Ignoravo però completamente che il Pascoli in quello stesso 1878 compose per l'Internazionale anarchica un inno che invece ci è giunto. Lo ha scoperto una decina d'anni fa Elisabetta Graziosi, studiosa dell'Università di Bologna, scartabellando tra i volumi della biblioteca di palazzo Filomarino a Napoli, dove visse quel Benedetto Croce che di Pascoli era stato un detrattore e che in un articolo aveva pubblicato uno stralcio di quel testo per dimostrare quale disdicevole retroterra avesse quel poeta...

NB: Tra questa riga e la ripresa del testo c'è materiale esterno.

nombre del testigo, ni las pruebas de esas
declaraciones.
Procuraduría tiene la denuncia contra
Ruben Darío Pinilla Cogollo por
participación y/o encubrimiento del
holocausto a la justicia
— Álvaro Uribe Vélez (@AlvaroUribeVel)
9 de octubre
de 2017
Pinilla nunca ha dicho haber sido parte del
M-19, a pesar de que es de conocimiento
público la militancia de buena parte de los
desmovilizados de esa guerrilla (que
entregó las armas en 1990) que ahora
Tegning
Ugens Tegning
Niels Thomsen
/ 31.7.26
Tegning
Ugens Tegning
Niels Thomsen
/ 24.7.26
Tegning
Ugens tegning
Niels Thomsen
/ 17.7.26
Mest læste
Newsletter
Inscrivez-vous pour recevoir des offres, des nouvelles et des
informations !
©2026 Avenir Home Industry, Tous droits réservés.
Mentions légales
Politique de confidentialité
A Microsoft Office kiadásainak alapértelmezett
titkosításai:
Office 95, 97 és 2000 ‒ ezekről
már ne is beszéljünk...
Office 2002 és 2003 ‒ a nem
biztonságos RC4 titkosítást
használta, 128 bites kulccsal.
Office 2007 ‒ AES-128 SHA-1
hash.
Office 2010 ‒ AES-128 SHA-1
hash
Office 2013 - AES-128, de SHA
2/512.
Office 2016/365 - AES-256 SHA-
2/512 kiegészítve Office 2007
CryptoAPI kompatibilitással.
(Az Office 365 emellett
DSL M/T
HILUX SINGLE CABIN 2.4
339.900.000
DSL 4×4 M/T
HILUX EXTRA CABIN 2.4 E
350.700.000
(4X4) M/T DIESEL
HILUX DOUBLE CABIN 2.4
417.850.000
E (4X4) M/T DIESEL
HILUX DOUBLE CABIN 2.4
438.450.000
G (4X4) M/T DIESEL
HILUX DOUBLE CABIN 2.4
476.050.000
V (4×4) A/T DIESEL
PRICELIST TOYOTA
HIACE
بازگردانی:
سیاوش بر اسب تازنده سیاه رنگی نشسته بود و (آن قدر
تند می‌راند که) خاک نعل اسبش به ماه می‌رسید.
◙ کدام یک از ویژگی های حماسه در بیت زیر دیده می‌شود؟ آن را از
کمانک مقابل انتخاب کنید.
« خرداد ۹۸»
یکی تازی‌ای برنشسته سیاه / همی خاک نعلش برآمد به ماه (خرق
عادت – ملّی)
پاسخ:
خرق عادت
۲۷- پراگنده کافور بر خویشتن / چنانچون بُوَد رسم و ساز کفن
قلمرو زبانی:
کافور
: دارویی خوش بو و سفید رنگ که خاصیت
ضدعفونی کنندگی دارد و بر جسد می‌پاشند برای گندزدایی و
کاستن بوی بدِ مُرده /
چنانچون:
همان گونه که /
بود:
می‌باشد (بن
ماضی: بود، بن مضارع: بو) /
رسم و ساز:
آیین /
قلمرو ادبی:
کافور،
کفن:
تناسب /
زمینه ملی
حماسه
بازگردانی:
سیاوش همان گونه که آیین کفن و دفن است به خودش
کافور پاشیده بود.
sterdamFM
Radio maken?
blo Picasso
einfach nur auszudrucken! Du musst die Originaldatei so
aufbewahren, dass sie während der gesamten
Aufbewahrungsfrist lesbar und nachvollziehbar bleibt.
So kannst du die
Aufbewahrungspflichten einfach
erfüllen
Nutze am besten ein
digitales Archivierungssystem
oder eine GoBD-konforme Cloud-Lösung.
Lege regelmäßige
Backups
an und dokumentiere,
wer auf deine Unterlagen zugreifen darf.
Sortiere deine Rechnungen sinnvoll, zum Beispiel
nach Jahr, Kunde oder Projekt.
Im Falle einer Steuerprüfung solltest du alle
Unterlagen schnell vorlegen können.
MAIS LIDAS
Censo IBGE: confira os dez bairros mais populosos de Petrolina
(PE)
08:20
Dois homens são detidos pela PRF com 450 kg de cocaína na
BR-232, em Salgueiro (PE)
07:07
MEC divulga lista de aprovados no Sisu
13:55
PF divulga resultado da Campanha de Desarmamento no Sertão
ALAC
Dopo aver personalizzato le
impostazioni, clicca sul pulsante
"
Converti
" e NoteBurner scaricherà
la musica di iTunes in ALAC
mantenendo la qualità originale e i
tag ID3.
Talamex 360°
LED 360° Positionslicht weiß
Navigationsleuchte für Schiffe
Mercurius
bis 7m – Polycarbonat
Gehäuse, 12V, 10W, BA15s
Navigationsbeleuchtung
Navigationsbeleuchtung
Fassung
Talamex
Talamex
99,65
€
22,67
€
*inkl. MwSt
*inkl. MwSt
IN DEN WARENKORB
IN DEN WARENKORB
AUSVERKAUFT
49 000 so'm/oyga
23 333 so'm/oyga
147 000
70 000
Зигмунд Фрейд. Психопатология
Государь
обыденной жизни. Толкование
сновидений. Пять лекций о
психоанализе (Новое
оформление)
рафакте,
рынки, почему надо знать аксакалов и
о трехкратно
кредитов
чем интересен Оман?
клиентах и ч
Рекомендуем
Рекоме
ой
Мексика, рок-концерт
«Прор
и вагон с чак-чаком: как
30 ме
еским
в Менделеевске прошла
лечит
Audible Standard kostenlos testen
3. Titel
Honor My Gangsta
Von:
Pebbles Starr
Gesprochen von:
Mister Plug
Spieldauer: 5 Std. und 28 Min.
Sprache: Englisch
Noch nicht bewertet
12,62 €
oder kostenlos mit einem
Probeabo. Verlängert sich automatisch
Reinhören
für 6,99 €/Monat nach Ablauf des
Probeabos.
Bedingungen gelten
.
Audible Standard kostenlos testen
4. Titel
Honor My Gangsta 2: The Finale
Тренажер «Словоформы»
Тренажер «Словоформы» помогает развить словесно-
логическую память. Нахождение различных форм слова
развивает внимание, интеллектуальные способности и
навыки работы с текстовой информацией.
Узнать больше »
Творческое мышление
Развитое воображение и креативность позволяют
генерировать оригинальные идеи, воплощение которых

Pascoli scrisse di quei suoi anni: “Fu nei primordi del socialismo italiano, in cui si processavano come malfattori quelli che aspiravano a togliere dal mondo il male; e si condannavano. Io protestai. E così ebbi occasione di meditare profondamente, per due mesi e mezzo d’un rigidissimo inverno, su la giustizia. Dopo la qual meditazione mi trovai allora assolto e per sempre indignato. Ai cari compagni di quel tempo un saluto!” (Elisabetta Graziosi, Pascoli edito e ignoto: inno per l’Internazionale anarchica, in «Giornale storico della letteratura italiana», vol. CLXXXIV, fasc. 606 (2007), pp. 272-281.)
Occorre aggiungere che quando nel 1900 Gaetano Bresci finì l'opera lasciata incompiuta dal Passannante, Pascoli compose un'ode “Al Re Umberto” e più tardi si schierò in favore dell'avventura imperialista italiana in Libia (con il celebre discorso “La grande Proletaria si è mossa”, 1911)...
Insomma, invecchiando capita spesso che anche il socialista più fervente diventi un pochetto fascista!